How are you holding those bonds? Are you getting physical certificates and putting them in a safe/safety deposit box? If they're held electronically in a custody account at a bank that goes bust then I'm not sure you will be much better off.

mywittyname|3 years ago

Not the OP, but I assume they are holding them in TreasuryDirect.gov.

TacticalCoder|3 years ago

> How are you holding those bonds?

Can't bonds like these just be hold in custody at the bank, like stocks? They're property title no? Should my bank in the EU go bust, AFAIK, my stocks are mine. Isn't that the case for short-term US treasuries?

As for physical certificates, didn't the entire world move to digital certificates about 20 years ago? I remember my family having those old physical certificates where you'd cut some pieces of the paper out of them and then you'd go at the bank to get your dividends. And there wasn't much security: you stole these and they were literally yours, with nobody who could verify who they belonged to. These physical "bearer" certificates have been the plot of a great many movies but I think it's now (mostly?) a thing of the past?

HPsquared|3 years ago

That's a double whammy.

If you hold a large amount of cash in a low-yielding bank account, you not only get less yield but are also exposed to the possibility of bank failure (which is itself increased by the increase in treasury yields).

oblio|3 years ago

> Short term treasuries were nearing a 5.1% yield as of early last week, and now are below 5% due to demand.

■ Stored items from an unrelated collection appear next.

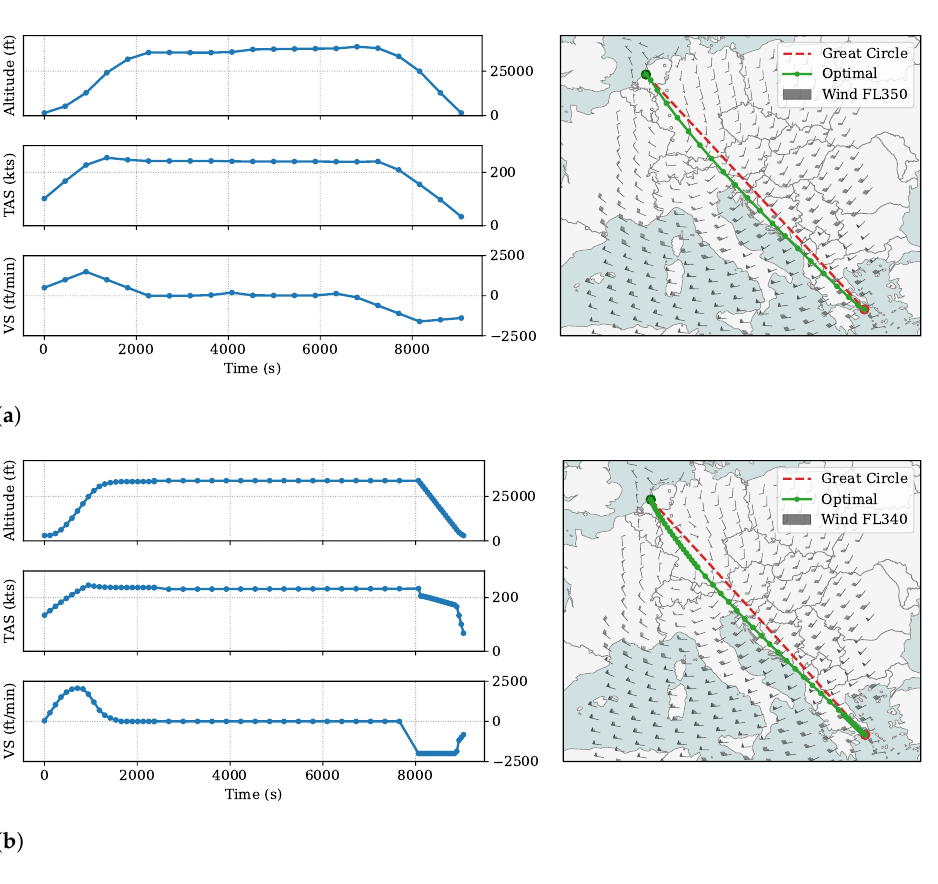
Figure 4. Optimization of complete flight trajectory including climb, cruise, and descent phases. The example flight leaves EHAM, arrives at LGAV, and considers the real 3D wind conditions. Only the wind field at a specific altitude is shown for illustration purposes. ( a ) Complete 4D trajectory and ( b ) Multiphase 4D trajectory, both optimized for fuel consumption.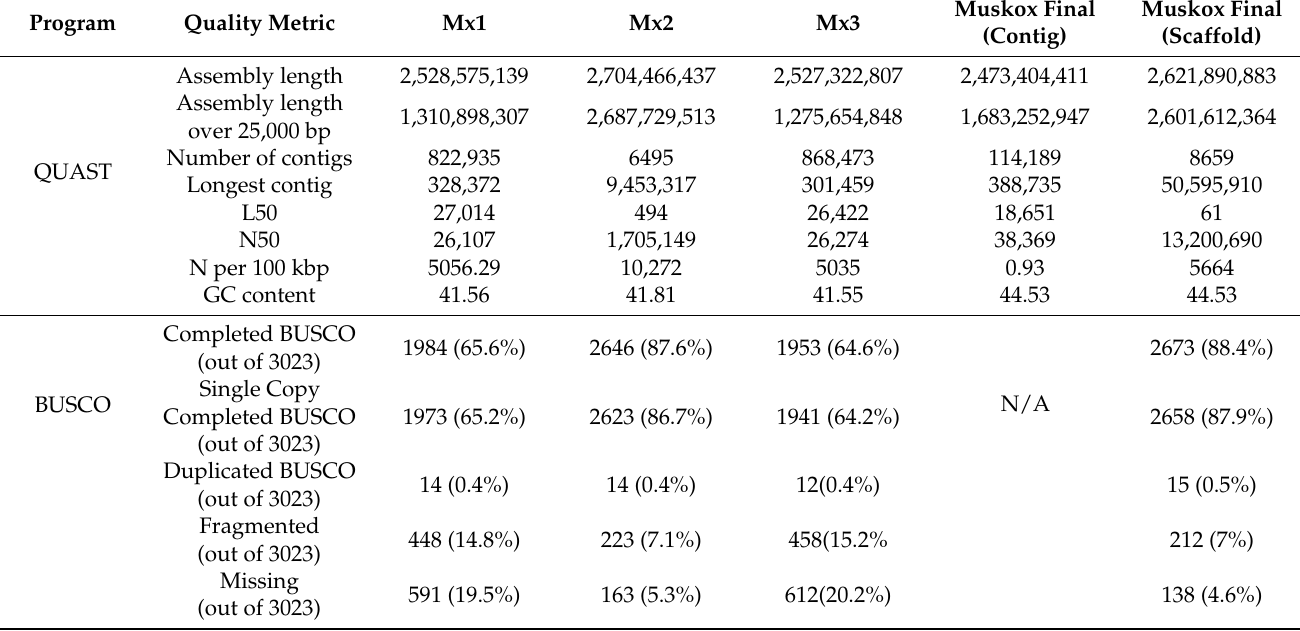
Table 1. Comparison of quality metrics for genome assemblies pre- and post-cross-species-scaffolding and pre- and post-mitochondrial read filtering. Mx1 is the initial scaffold level assembly prior to both cross-species scaffolding and mitochondrial read filtering; Mx2 is the scaffold level genome assembly after cross-species scaffolding, but prior to mitochondrial DNA filtering; Mx3 is the scaffold level genome after mitochondrial read filtering, but prior to cross-species scaffolding; Muskox Final is the final genome assembly with columns for both contig and scaffold levels of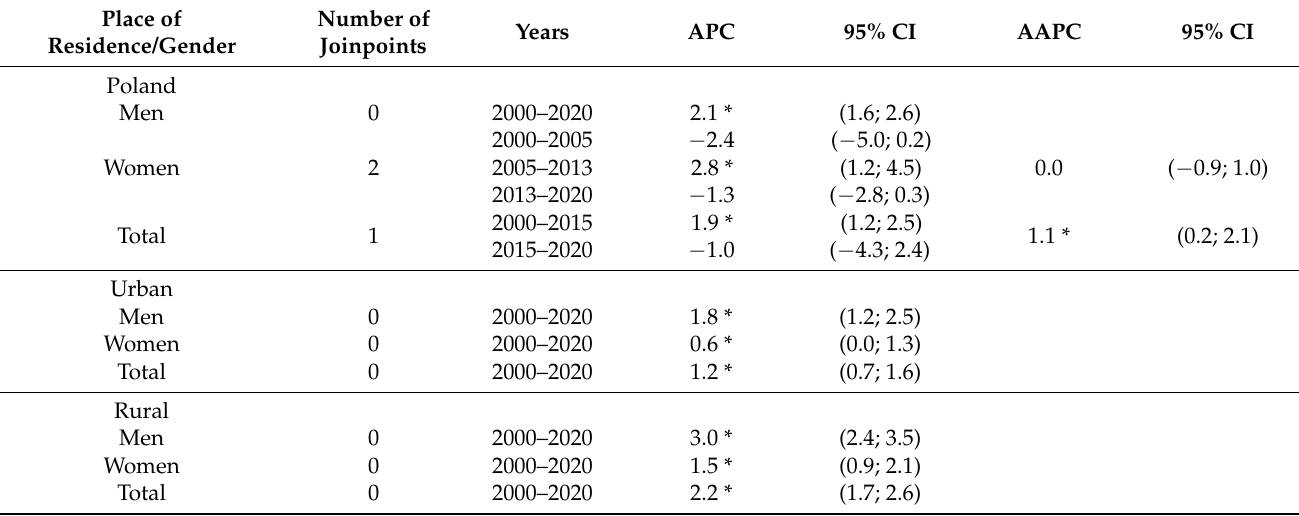
Table 7. Time trends of SDR due to skin melanoma by gender and place of residence in Poland in 2000–2020—results of the joinpoint regression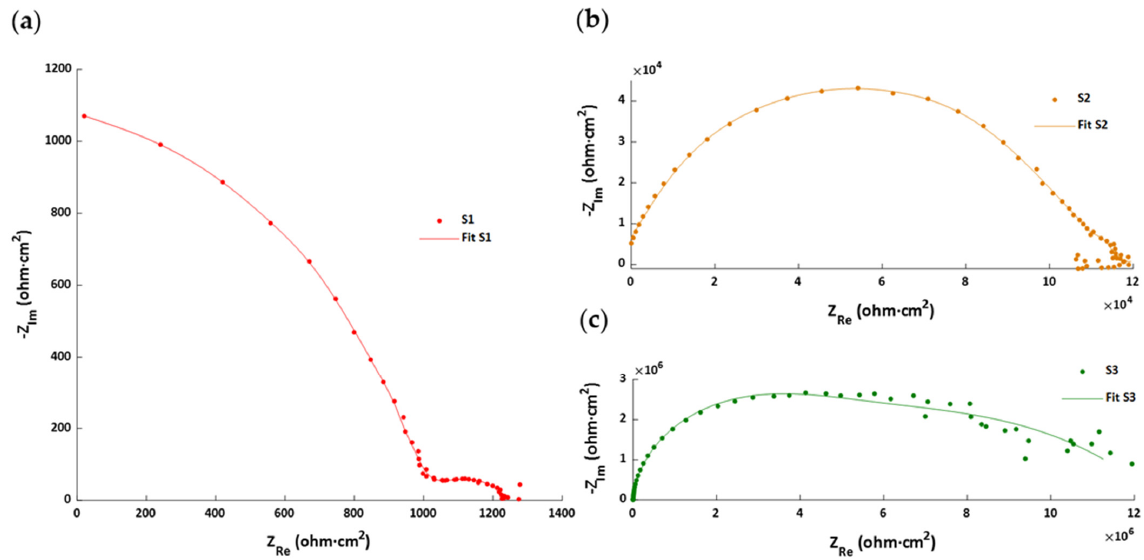
Figure 16. Bode diagrams corresponding to the S1–S5 samples: ( a ) modulus and ( b ) frequencies as well as those corresponding to the S1G–S5G samples: ( c ) modulus and ( d ) frequencies.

How short term are we talking about?

pclmulqdq|3 years ago

The 4 week is yielding 4.5% as of the last auction. These rates are all annualized, by the way, so you aren't getting a 4.5% bonus after a week.

cypherpunks01|3 years ago

Short term duration is generally considered 1 year or under. The Treasury sells bills for 4, 8, 13, 17, 26, and 52 weeks.

pjc50|3 years ago

Banks never were great for yield, only as a place to route all your payments through, and even that is done badly in the US system as compared to Faster Payments.

IAmGraydon|3 years ago

Good luck when Congress fails to agree on the debt ceiling issue in June, defaults on treasuries and government bonds become nearly worthless.

ericpauley|3 years ago

Most everything is eventually wrapped treasuries. If the US government defaults you have far bigger worries.

icecap12|3 years ago

The situation you've described has never happened. Out of all the options, it is considered the safest. People forget that the dollar is backed by the ultimate currency - military force.

xeromal|3 years ago

That scenario is a can of beans and hunting deer with my 30-06 kind of situation if it really gets that bad.

grey-area|3 years ago

Why go for a hard default when they can soft default (as now), and nobody cares?

Yes republicans in Congress will try to force a crisis, no it won't actually mean government bonds become worthless.

mastax|3 years ago

If you're going to hold until maturity, I don't see how the debt ceiling affects you significantly (any more than it would affect the entire asset market). The treasury will pay you eventually, likely within days.

If you are holding 10 year treasuries and were planning on selling them on the secondary market in July, yeah that could be very bad.

cm2187|3 years ago

You bank is likely more stable than your broker.